### YOUR TASK
The result should be the lines from the one holding "te nemen was eenzaamheid. Ik heb veel" to the final line of the records, retyped exactly.

== DATA RECORDS

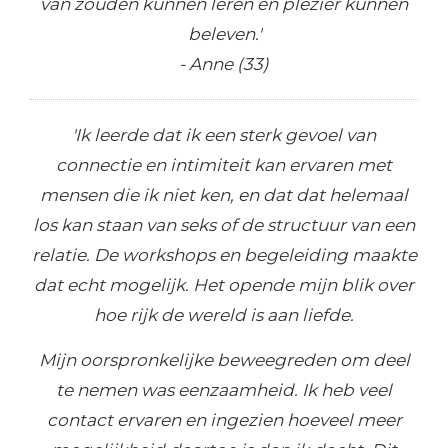
van zouden kunnen leren en plezier kunnen
beleven.'
- Anne (33)
'Ik leerde dat ik een sterk gevoel van
connectie en intimiteit kan ervaren met
mensen die ik niet ken, en dat dat helemaal
los kan staan van seks of de structuur van een
relatie. De workshops en begeleiding maakte
dat echt mogelijk. Het opende mijn blik over
hoe rijk de wereld is aan liefde.
Mijn oorspronkelijke beweegreden om deel
te nemen was eenzaamheid. Ik heb veel
contact ervaren en ingezien hoeveel meer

====

### WRITTEN ANSWER
te nemen was eenzaamheid. Ik heb veel
contact ervaren en ingezien hoeveel meer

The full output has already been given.